__About this exercise__: Lines from the one with "A4V40 / A4V56" up to and including the one with "for at se indholdet." are to be copied exactly from the records below, without their pictures.
________
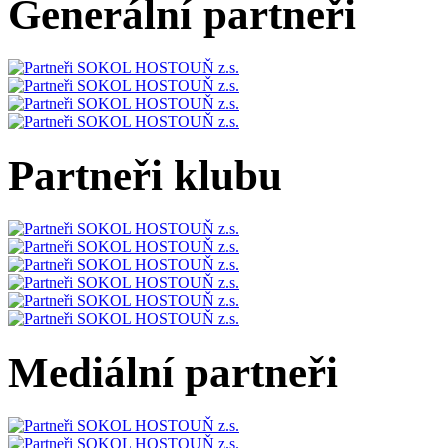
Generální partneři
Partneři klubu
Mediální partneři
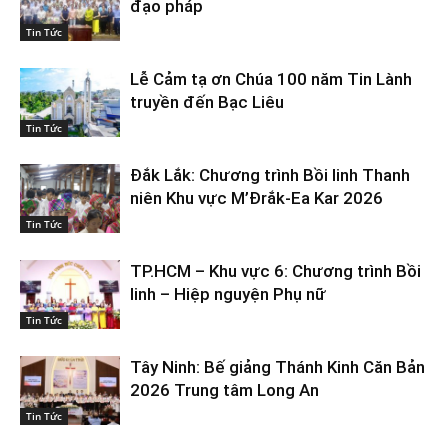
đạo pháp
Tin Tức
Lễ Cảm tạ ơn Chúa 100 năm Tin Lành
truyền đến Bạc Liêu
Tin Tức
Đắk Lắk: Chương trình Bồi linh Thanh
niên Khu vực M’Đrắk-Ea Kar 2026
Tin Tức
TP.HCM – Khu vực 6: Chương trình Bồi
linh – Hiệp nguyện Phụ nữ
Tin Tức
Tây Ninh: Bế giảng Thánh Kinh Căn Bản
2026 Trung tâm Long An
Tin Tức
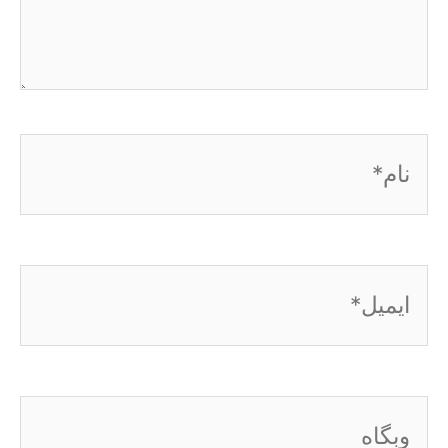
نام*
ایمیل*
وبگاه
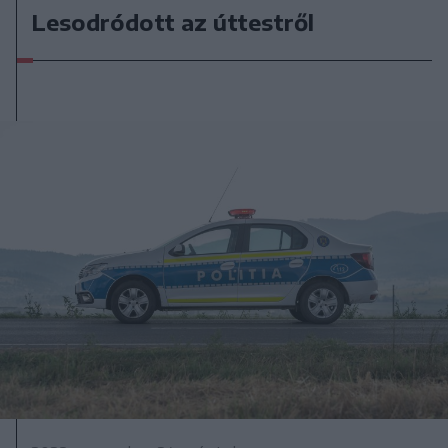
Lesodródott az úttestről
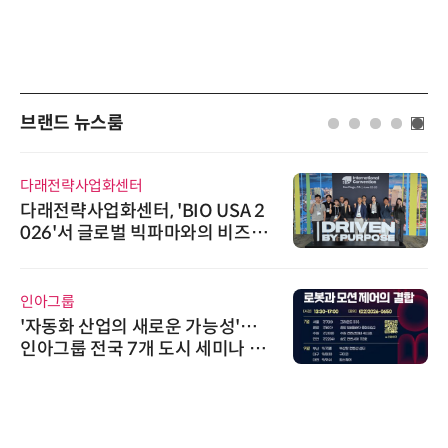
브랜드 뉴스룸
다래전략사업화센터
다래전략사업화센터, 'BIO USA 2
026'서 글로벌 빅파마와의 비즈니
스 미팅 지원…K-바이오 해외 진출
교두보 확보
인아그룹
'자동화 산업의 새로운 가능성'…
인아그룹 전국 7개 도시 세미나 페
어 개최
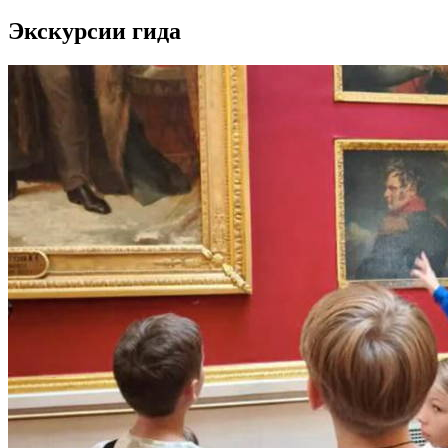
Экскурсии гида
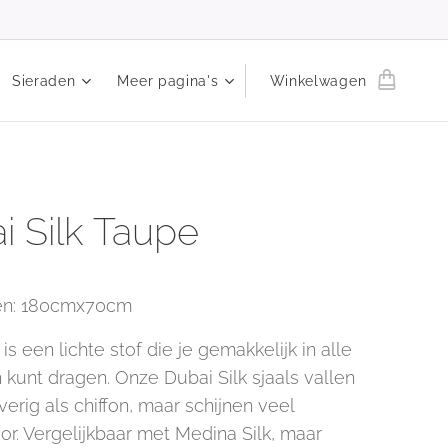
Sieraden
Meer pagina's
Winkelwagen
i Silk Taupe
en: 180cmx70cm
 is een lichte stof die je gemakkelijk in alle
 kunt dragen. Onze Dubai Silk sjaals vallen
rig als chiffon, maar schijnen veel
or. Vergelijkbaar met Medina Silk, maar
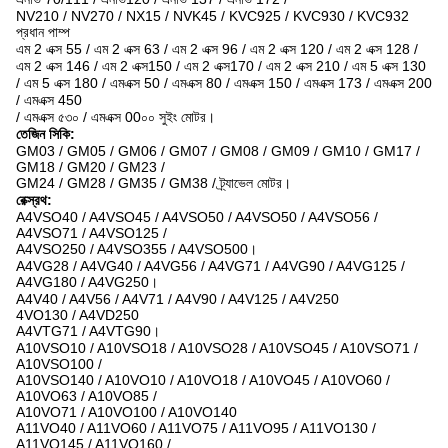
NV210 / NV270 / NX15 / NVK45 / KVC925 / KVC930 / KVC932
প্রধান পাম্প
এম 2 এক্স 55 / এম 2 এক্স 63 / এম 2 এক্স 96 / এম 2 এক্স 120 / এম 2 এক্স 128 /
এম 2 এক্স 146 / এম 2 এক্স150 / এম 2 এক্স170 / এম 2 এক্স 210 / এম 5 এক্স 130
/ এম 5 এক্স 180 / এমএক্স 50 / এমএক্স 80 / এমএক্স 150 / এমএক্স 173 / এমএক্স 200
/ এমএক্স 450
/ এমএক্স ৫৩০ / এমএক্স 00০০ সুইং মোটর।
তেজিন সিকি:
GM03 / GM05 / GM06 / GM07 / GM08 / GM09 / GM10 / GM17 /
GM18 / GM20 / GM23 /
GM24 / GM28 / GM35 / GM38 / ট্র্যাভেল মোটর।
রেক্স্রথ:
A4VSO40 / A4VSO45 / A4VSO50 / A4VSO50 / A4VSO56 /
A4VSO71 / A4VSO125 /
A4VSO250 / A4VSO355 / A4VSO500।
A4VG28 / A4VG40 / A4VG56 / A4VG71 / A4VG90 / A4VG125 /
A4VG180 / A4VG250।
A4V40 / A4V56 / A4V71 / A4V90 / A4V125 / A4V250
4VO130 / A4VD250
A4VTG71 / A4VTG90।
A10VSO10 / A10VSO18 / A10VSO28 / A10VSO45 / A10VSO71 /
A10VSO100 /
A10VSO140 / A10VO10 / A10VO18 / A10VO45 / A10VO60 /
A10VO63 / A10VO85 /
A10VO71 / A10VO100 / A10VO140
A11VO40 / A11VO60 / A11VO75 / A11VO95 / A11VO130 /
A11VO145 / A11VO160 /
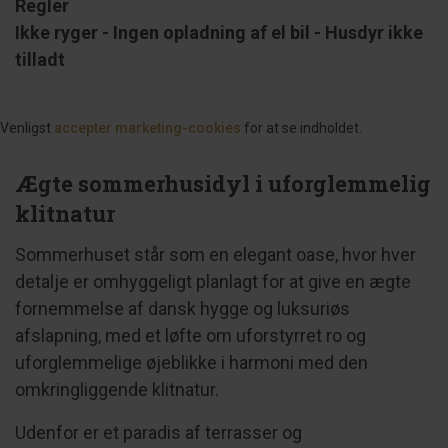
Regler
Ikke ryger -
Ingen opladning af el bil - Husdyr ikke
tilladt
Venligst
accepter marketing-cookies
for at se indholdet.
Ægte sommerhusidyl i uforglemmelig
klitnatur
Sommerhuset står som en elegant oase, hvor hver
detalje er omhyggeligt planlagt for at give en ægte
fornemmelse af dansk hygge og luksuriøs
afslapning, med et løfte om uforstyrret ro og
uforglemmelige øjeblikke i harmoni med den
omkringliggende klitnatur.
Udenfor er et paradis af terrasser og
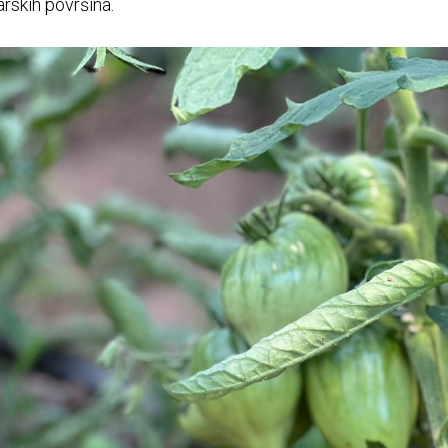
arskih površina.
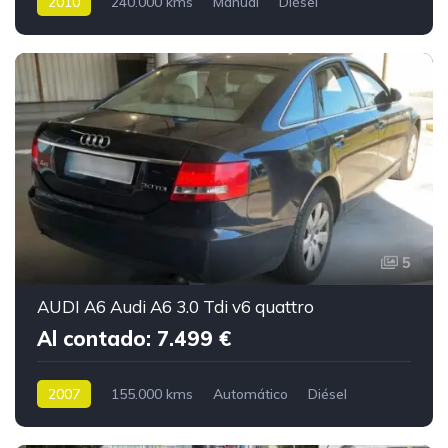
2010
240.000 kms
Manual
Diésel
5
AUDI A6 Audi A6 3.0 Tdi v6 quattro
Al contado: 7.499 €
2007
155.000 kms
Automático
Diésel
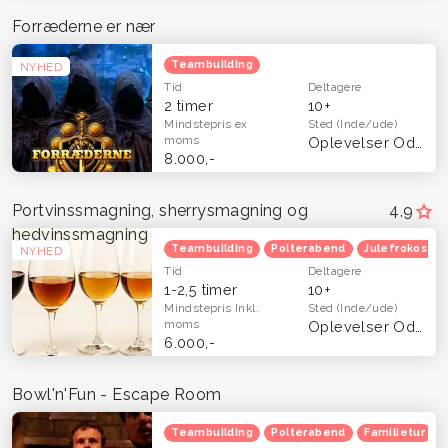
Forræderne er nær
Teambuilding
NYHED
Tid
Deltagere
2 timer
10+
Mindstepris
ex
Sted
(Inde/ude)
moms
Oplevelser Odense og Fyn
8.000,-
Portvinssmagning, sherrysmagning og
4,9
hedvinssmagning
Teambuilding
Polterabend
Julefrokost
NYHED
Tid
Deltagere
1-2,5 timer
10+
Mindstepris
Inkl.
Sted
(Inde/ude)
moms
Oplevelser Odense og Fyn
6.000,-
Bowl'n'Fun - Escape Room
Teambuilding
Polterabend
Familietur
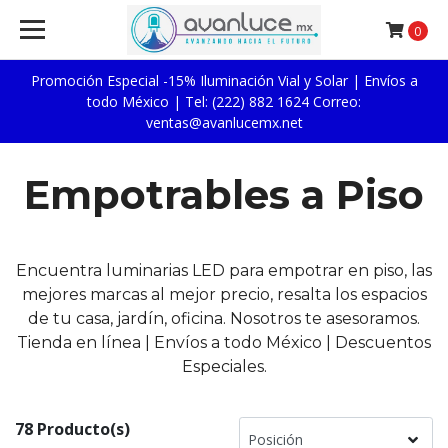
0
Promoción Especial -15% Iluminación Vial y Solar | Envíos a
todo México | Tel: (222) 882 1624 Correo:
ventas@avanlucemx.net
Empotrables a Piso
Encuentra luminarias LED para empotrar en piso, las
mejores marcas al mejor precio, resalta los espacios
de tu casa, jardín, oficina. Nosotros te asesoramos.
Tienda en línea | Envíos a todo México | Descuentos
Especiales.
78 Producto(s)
________
__Answer for the task__:
A4V40 / A4V56 / A4V71 / A4V90 / A4V125 / A4V250
4VO130 / A4VD250
A4VTG71 / A4VTG90।
A10VSO10 / A10VSO18 / A10VSO28 / A10VSO45 / A10VSO71 /
A10VSO100 /
A10VSO140 / A10VO10 / A10VO18 / A10VO45 / A10VO60 /
A10VO63 / A10VO85 /
A10VO71 / A10VO100 / A10VO140
A11VO40 / A11VO60 / A11VO75 / A11VO95 / A11VO130 /
A11VO145 / A11VO160 /
Regler
Ikke ryger -
Ingen opladning af el bil - Husdyr ikke
tilladt
Venligst
accepter marketing-cookies
for at se indholdet.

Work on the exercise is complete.